What the task asks: Among the entries below, count the lines where the string "Robert" occurs, and give only the number.

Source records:
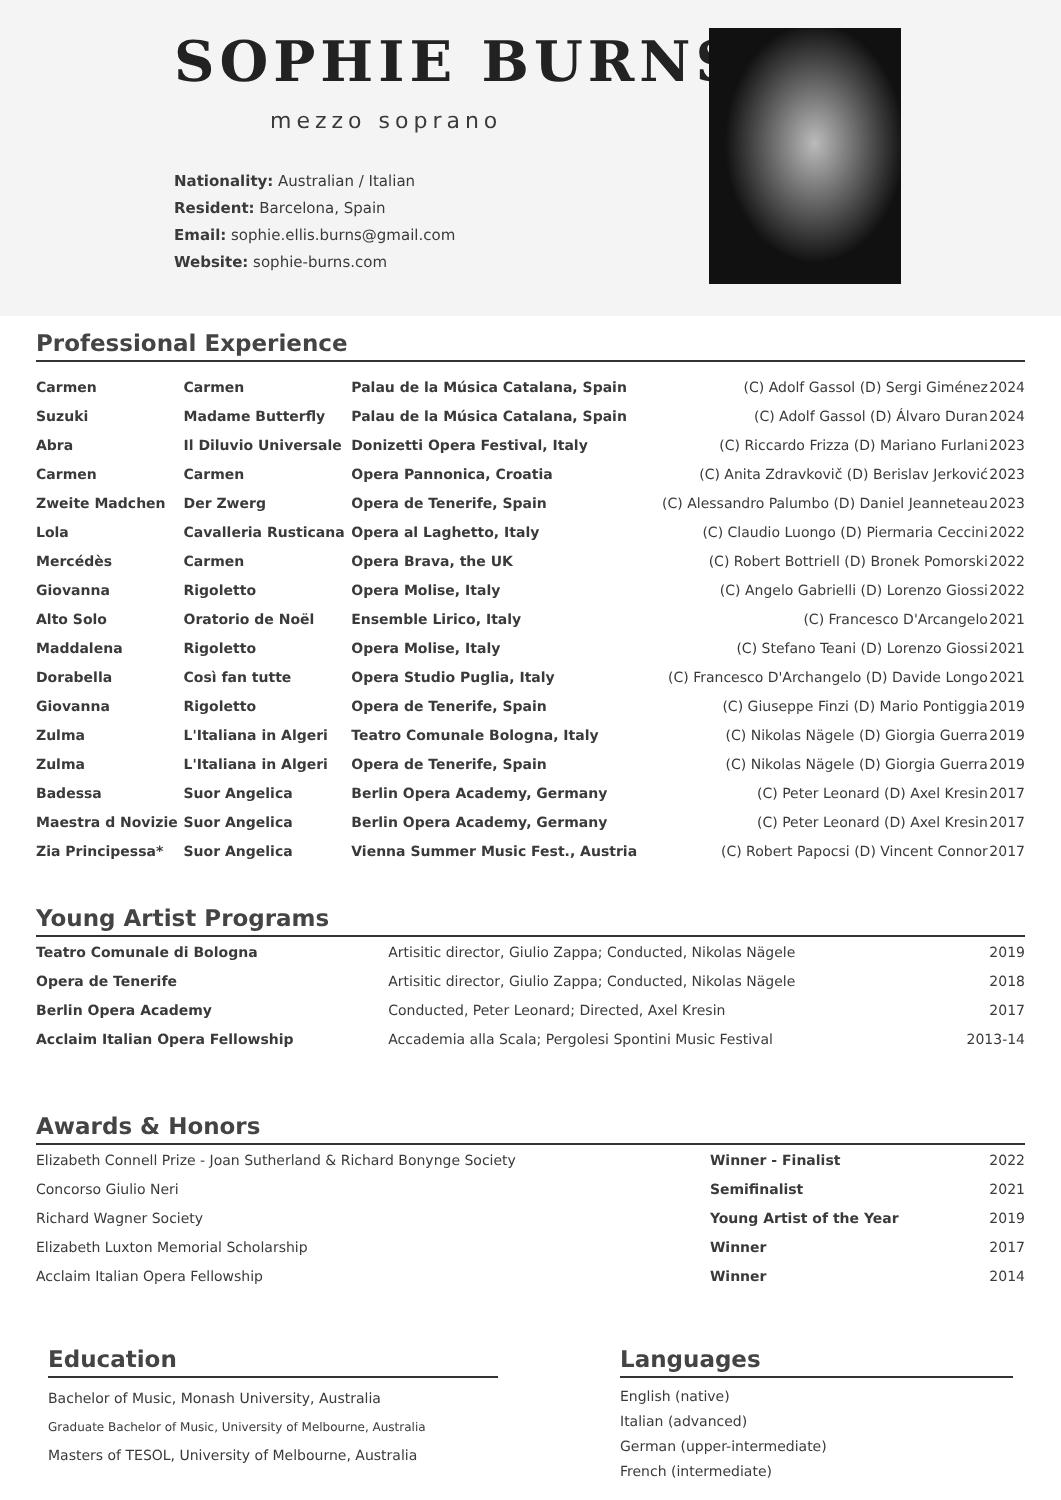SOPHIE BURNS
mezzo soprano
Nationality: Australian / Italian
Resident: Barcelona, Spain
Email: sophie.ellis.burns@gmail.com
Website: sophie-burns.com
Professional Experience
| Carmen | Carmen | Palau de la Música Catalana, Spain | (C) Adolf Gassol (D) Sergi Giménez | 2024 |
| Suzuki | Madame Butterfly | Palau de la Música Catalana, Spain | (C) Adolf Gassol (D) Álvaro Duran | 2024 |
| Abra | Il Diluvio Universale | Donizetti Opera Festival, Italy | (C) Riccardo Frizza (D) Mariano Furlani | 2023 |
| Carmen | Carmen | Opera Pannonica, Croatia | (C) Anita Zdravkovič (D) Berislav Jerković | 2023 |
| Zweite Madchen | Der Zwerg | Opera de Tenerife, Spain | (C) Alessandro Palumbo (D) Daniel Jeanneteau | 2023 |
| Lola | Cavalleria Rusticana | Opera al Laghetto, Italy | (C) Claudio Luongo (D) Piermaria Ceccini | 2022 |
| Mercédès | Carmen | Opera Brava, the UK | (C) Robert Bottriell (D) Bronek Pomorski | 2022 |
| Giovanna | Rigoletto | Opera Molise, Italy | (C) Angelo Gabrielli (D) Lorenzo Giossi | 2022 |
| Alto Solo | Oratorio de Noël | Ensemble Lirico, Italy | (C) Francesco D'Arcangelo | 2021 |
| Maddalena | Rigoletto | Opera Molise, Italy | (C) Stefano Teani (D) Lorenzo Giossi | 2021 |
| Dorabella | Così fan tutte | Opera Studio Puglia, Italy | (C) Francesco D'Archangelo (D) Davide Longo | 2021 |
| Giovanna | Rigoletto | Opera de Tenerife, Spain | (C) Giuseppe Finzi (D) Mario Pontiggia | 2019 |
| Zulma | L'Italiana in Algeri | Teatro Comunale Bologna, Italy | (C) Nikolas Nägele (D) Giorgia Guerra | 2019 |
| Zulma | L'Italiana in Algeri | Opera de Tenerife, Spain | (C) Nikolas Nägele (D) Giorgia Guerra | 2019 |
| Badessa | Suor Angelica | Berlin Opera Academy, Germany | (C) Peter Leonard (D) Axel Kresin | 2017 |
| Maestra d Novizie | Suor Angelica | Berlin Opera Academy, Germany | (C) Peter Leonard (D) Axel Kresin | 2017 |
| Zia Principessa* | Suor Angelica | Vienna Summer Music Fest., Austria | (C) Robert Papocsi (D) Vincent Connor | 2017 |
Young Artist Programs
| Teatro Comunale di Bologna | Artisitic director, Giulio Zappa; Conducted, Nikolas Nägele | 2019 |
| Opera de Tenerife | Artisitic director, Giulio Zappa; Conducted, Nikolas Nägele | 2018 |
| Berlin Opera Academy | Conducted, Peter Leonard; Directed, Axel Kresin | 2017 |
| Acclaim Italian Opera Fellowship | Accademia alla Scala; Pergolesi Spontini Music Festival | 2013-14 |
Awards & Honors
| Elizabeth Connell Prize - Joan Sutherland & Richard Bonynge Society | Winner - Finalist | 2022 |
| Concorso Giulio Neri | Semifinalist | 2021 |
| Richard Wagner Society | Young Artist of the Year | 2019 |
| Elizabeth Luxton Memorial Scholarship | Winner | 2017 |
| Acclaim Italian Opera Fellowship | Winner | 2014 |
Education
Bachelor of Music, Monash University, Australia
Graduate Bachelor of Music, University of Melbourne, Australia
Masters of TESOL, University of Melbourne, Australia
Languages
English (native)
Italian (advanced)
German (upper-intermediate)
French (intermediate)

Result below: 2